Your answer must be every line of the data that contains "operator".

════

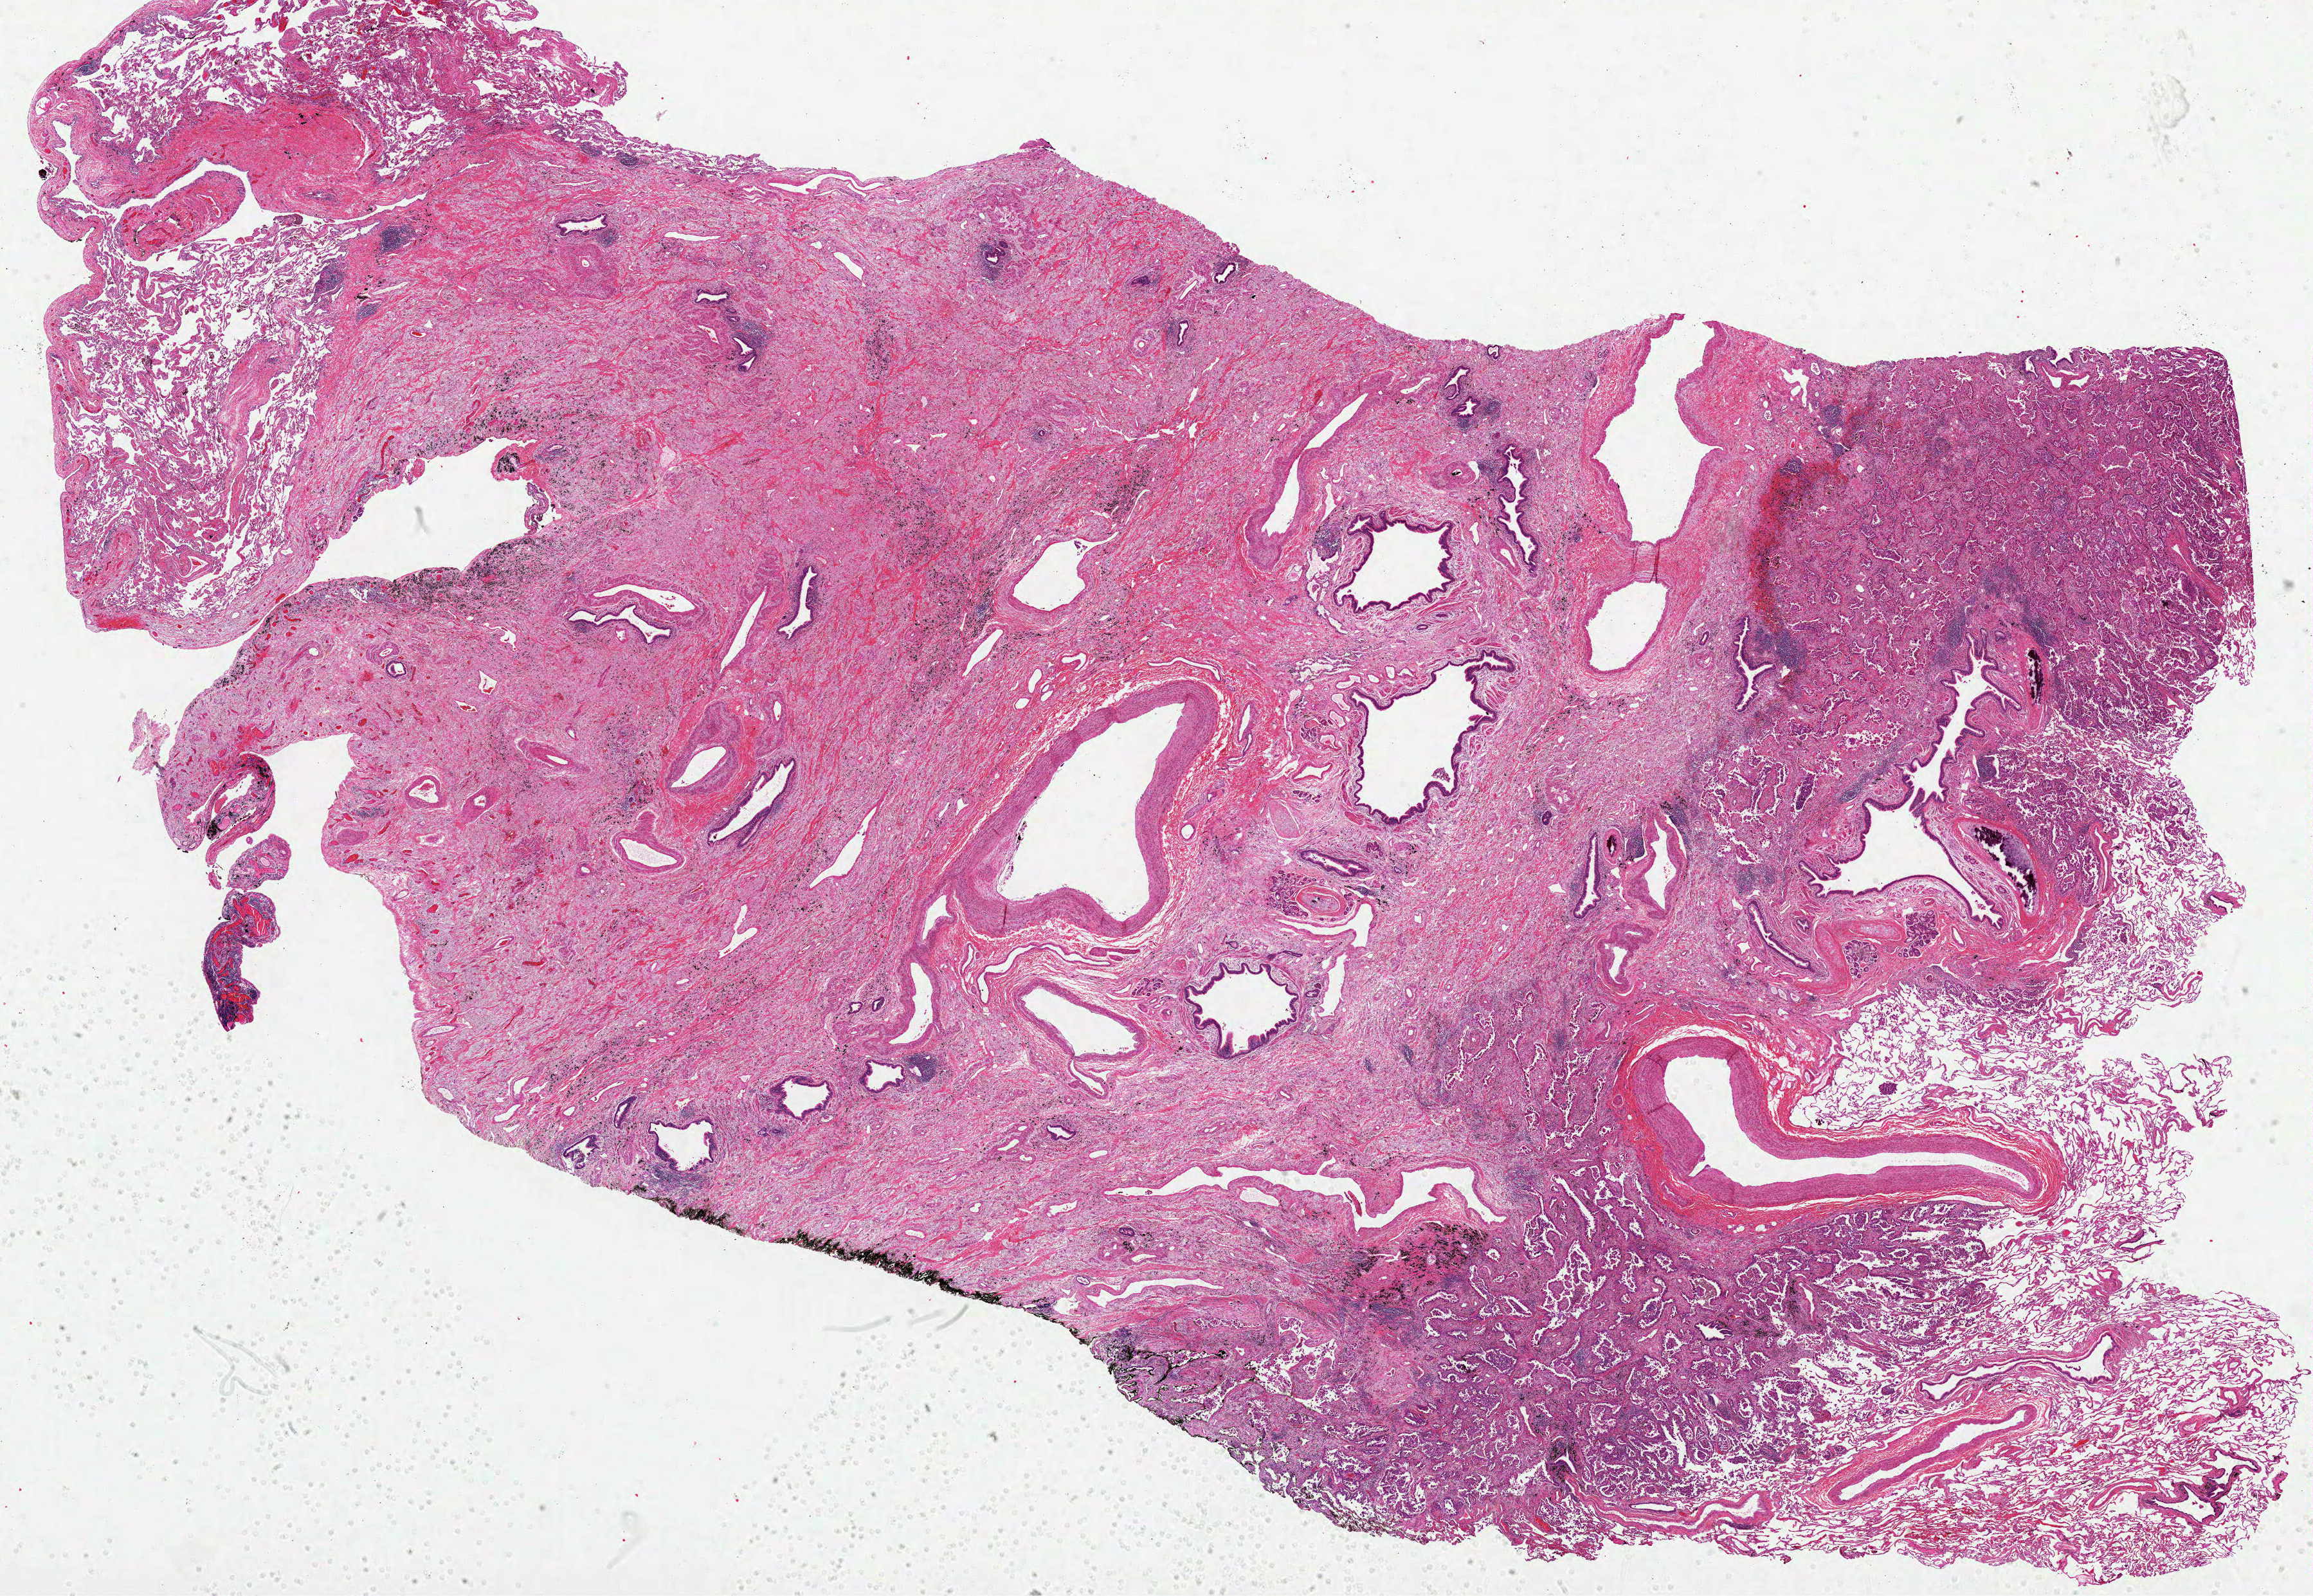
Whole-slide histology image, Hematoxylin and eosin (H&E) stained, shown as a low-resolution overview of the whole scanned area (about 29.0 x 20.0 mm, acquisition: 40x scan), formalin-fixed paraffin-embedded (FFPE) diagnostic section, lung, primary tumour sample. Female patient; age at initial diagnosis 61 years.
AJCC pathologic stage: IIB. Laterality: right. Diagnosis: Adenocarcinoma, NOS (lower lobe, lung).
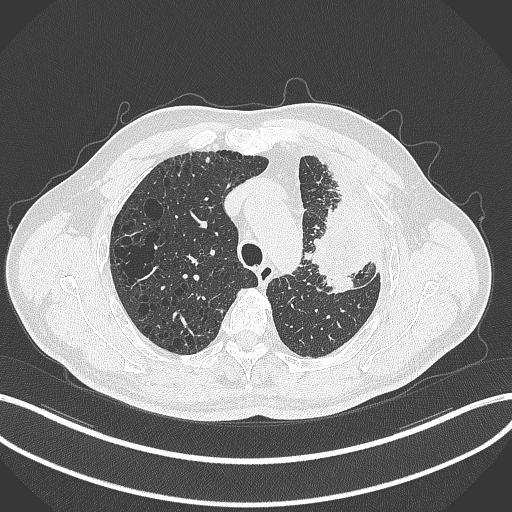
Chest CT, one axial slice; position 242 of 297 along the scan axis; lung window (W 1500 / L -600 HU); 1 mm slice thickness; 512 × 512 image matrix, field of view 400 × 400 mm. Male patient, age 68 years. From the clinical record (not read from this slice): clinical TNM (as recorded): T3 N3 M1.
Annotated regions visible in this slice (rectangle marked by the reading radiologist):
- lung tumour (recorded histology: adenocarcinoma): bounding box <310,191,364,303> (left, top, right, bottom; pixels)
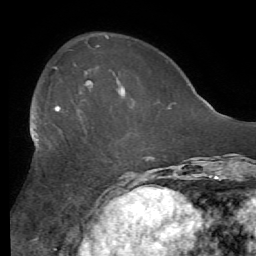
Breast MRI (dynamic contrast-enhanced), one axial slice. Position 19 of 56 along the scan axis. Cropped to one breast. Dynamic contrast-enhanced series, time point 2 of 7 at this slice position (early post-contrast). 1.5 T. TE 4.1 ms, TR 8.3 ms. 2.4 mm slice thickness. 256 × 256 image matrix, field of view 180 × 180 mm. Female patient.
Structures marked on this image (semi-automatically segmented with operator editing):
- enhancing-tissue mask used for the functional tumour volume (all voxels passing the contrast-enhancement thresholds inside the analysis volume; usually the tumour): bounding box [x1, y1, x2, y2] px = [32, 90, 125, 135]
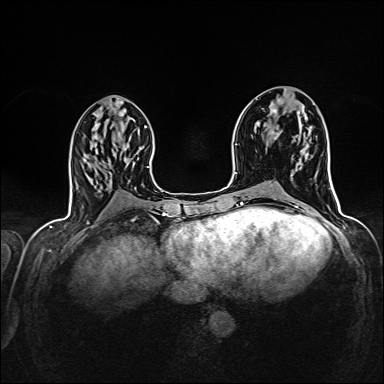
Breast MRI (dynamic contrast-enhanced), one axial slice. Slice 66 of 160 in the series (ordered by position). Dynamic contrast-enhanced series, time point 2 of 7 at this slice position (early post-contrast). 1.5 T. TE 2.4 ms, TR 5.2 ms. 1 mm slice thickness. 384 × 384 image matrix. Female patient.
Annotated regions visible in this slice (semi-automatically segmented with operator editing):
- enhancing-tissue mask used for the functional tumour volume (all voxels passing the contrast-enhancement thresholds inside the analysis volume; usually the tumour): bounding box <273,133,278,139> (left, top, right, bottom; pixels)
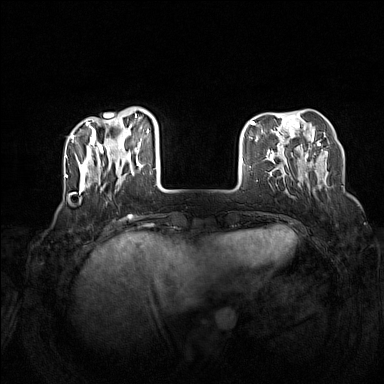
Breast MRI (dynamic contrast-enhanced), one axial slice. Slice 36 of 160 in the series (ordered by position). Dynamic contrast-enhanced series, time point 2 of 7 at this slice position (early post-contrast). 1.5 T. TE 1.8 ms, TR 5 ms. 1 mm slice thickness. 384 × 384 image matrix, field of view 340 × 340 mm. Female patient.
Outlined on this slice (semi-automatically segmented with operator editing):
- enhancing-tissue mask used for the functional tumour volume (all voxels passing the contrast-enhancement thresholds inside the analysis volume; usually the tumour): bounding box <72,116,165,193> (left, top, right, bottom; pixels)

════

• [EXERCISE RESPONSE]
Structures marked on this image (semi-automatically segmented with operator editing):
Annotated regions visible in this slice (semi-automatically segmented with operator editing):
Outlined on this slice (semi-automatically segmented with operator editing):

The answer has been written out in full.